▸ **Textauszug**:
========================

Was die Passform betrifft gehen die Meinungen der beiden Testläufer auseinander. Bei der männlichen Schuhvariante gibt es bei der Größenwahl nichts Besonderes zu beachten. Markus passt die Größe, die er auch bei anderen Laufschuhen trägt. Der Schuh scheint „normal auszufallen“ – wie man so sagt. Die Weite wurde am unteren Ende von „Medium“ gewählt, dürfte jedoch den meisten Läufern keine Probleme bereiten. Nur ausgesprochen breite Füße oder Ultraläufer, die manchmal etwas weiter geschnittene Zehenboxen mögen, könnten damit nicht zurechtkommen.

Jessi empfand die weibliche Variante des Norvan LD als tendenziell groß ausfallend. Beim Kauf würde sie dazu raten, im Vergleich zur gewohnten Trailrunning-Schuhgröße den Norvan LD eine halbe US-Größe kleiner zu wählen. Dann haben sie die richtige Größe um sich auch nach längerer Belastung der Füße noch komfortabel zu tragen. Zudem kann sie die Schuhe auch bei breiteren Füßen empfehlen.

Der Sohlenaufbau

Der aufmerksame Leser wird es schon fast erahnen. Auch die Sohlenkonstruktion sieht unspektakulär aus. Nur bei genauerem Hinsehen fallen unterschiedliche Zonen in der Mittelsohle auf. Da bei einer „Long Distance“ die Füße schon mal ermüden können, verbaut Arc’teryx eine Pronationsstütze im Mittelfußbereich. Zieht man den Schuh das erste Mal an, spürt man diese Verstärkung auch leicht, beim Laufen erfüllt sie aber sehr unauffällig ihren Zweck.

Machen wir weiter im Testprozedere. Ein fachmännischer Druck mit dem Daumen auf den Dämpfungskeil zeigt sofort, der Schuh ist moderat gedämpft, weißt einen mittleren Härtegrad auf und dürfte auch Läufern genügen, die über 75 kg Körpergewicht liegen. Wer die Sohle kräftig durchbiegen will, braucht dann schon die ganze Hand. Wirklich flexibel ist sie nicht und Torsion fast unmöglich. Geschuldet ist dies vermutlich u.a. der eingearbeiteten TPU-Platte, die vor fiesen Steinen schützen soll. Dieser Annahme widersprechen allerdings einige Trailschuhe, die ebenfalls eine solche Platte besitzen und uns ein flexibleres Laufgefühl bieten.

Gehen wir also davon aus, der etwas starre Sohlenaufbau ist gewollt und wir laufen mit dem Norvan LD zu Testzwecken einfach mal blindlings im groben Schotter. Hier zeigt sich dann auch die Stärke der Sohlenkonstruktion: Komfort, Halt und Schutz wird in solch unangenehmen Gelände tatsächlich geboten.

========================

▸ **Gegebene Daten**:

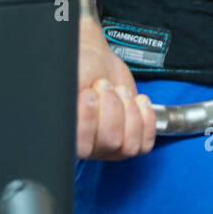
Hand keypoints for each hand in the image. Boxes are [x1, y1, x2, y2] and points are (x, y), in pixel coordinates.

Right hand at [76, 18, 156, 158]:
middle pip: (110, 142)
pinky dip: (146, 119)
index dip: (89, 119)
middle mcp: (87, 148)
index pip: (81, 147)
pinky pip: (144, 144)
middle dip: (112, 106)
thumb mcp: (69, 78)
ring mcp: (109, 148)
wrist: (97, 65)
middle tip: (103, 85)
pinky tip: (137, 101)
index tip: (88, 93)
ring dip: (129, 111)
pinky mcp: (130, 141)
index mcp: (66, 137)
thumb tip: (75, 109)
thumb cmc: (80, 69)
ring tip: (120, 91)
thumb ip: (68, 98)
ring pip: (129, 145)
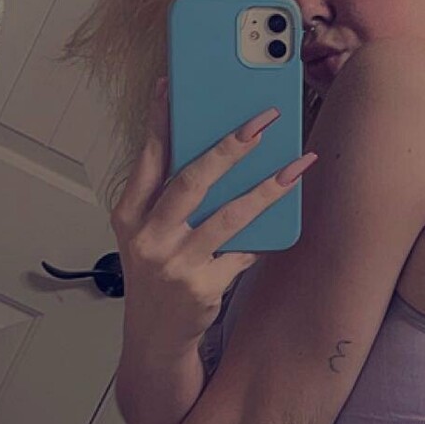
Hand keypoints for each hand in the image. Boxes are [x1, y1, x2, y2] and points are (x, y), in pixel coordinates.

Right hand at [110, 77, 316, 349]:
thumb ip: (167, 197)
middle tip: (262, 121)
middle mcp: (147, 238)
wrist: (155, 338)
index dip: (161, 120)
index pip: (148, 158)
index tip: (175, 85)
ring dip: (267, 188)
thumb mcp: (148, 234)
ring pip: (229, 216)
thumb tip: (214, 150)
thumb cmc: (157, 274)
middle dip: (230, 146)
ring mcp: (175, 264)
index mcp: (129, 216)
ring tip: (296, 165)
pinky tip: (282, 217)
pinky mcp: (201, 288)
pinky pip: (242, 252)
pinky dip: (261, 236)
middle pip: (192, 180)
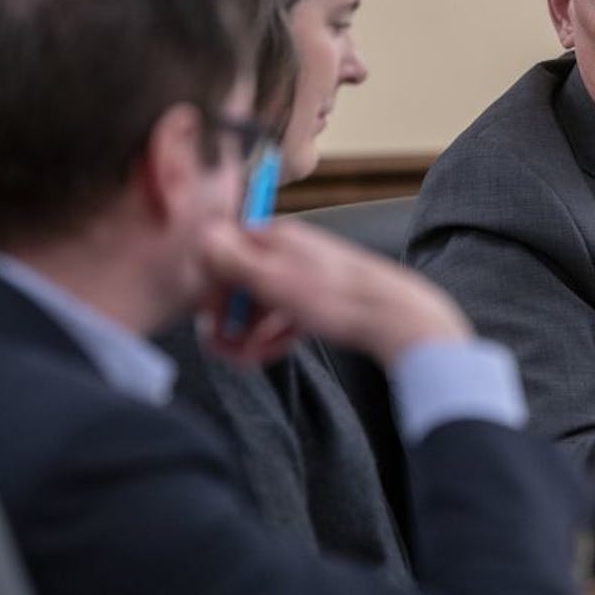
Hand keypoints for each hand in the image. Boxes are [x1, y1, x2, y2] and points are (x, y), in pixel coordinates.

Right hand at [197, 217, 471, 366]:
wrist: (395, 318)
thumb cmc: (337, 298)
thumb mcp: (275, 280)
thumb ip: (233, 259)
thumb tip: (199, 235)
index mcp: (275, 237)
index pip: (224, 255)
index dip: (212, 290)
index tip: (210, 321)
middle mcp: (289, 251)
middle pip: (241, 283)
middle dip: (229, 318)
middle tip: (224, 350)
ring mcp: (305, 276)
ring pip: (263, 304)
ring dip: (249, 332)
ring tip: (249, 359)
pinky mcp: (321, 300)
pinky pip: (285, 316)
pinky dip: (273, 335)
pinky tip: (272, 352)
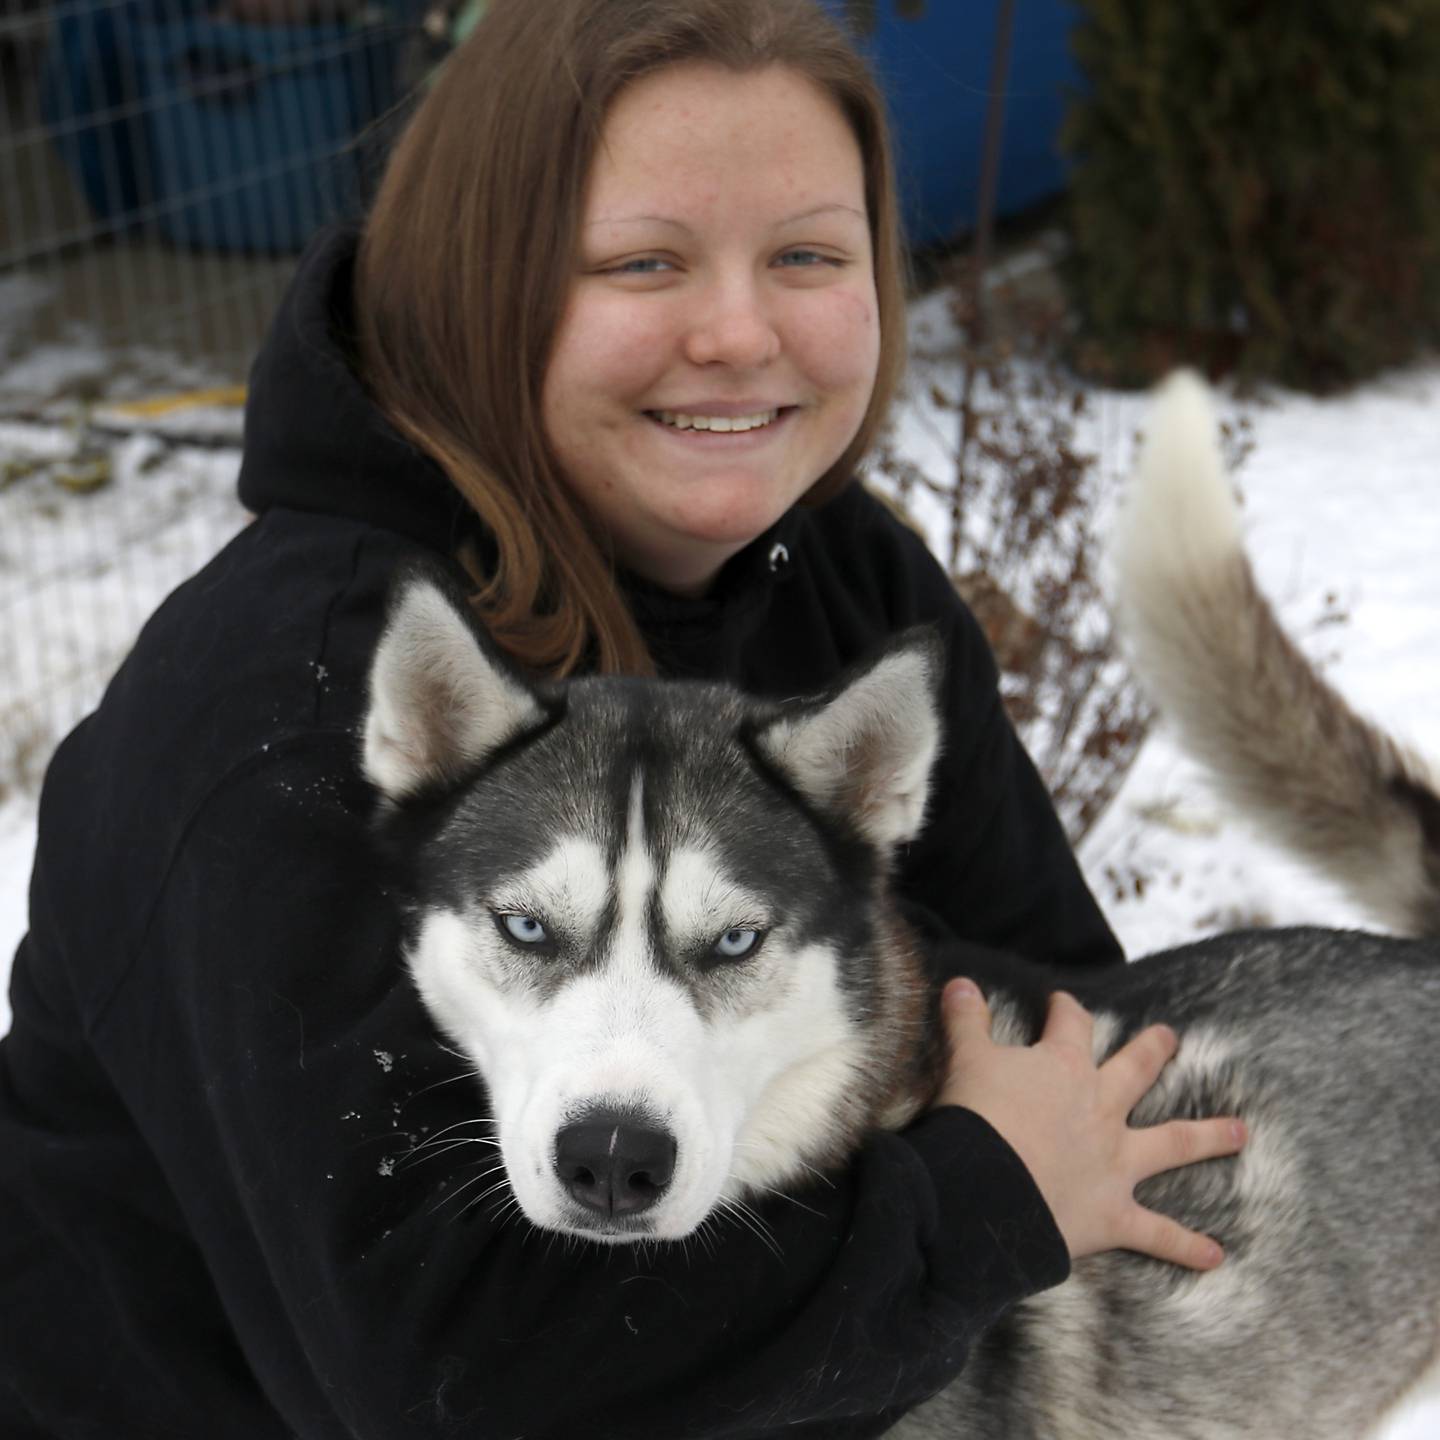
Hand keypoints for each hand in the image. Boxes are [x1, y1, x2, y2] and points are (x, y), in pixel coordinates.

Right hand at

========================

▸ **Aufgaben**:
1. Beantworte anhand des Textauszugs:
(a) Welche Größe empfiehlt Jessi beim Kauf der weiblichen Variante des Norvan LD?
(b) Was verbaut Arc’teryx im Mittelfußbereich?
(c) Wovor soll die eingearbeitete TPU-Platte schützen?
2. Schreib einen Abschnitt aus dem Textauszug wortgetreu ab. Fang bei den Worten „Der aufmerksame Leser“ an und hör nach „unauffällig ihren Zweck.“ auf.
Die Liste stammt aus einer anderen Quelle als der Textauszug.

▸ **Lösungen**:
1.
(a) Eine halbe US-Größe kleiner als die gewohnte Trailrunning-Schuhgröße.
(b) Eine Pronationsstütze.
(c) Vor fiesen Steinen.

2.
Der aufmerksame Leser wird es schon fast erahnen. Auch die Sohlenkonstruktion sieht unspektakulär aus. Nur bei genauerem Hinsehen fallen unterschiedliche Zonen in der Mittelsohle auf. Da bei einer „Long Distance“ die Füße schon mal ermüden können, verbaut Arc’teryx eine Pronationsstütze im Mittelfußbereich. Zieht man den Schuh das erste Mal an, spürt man diese Verstärkung auch leicht, beim Laufen erfüllt sie aber sehr unauffällig ihren Zweck.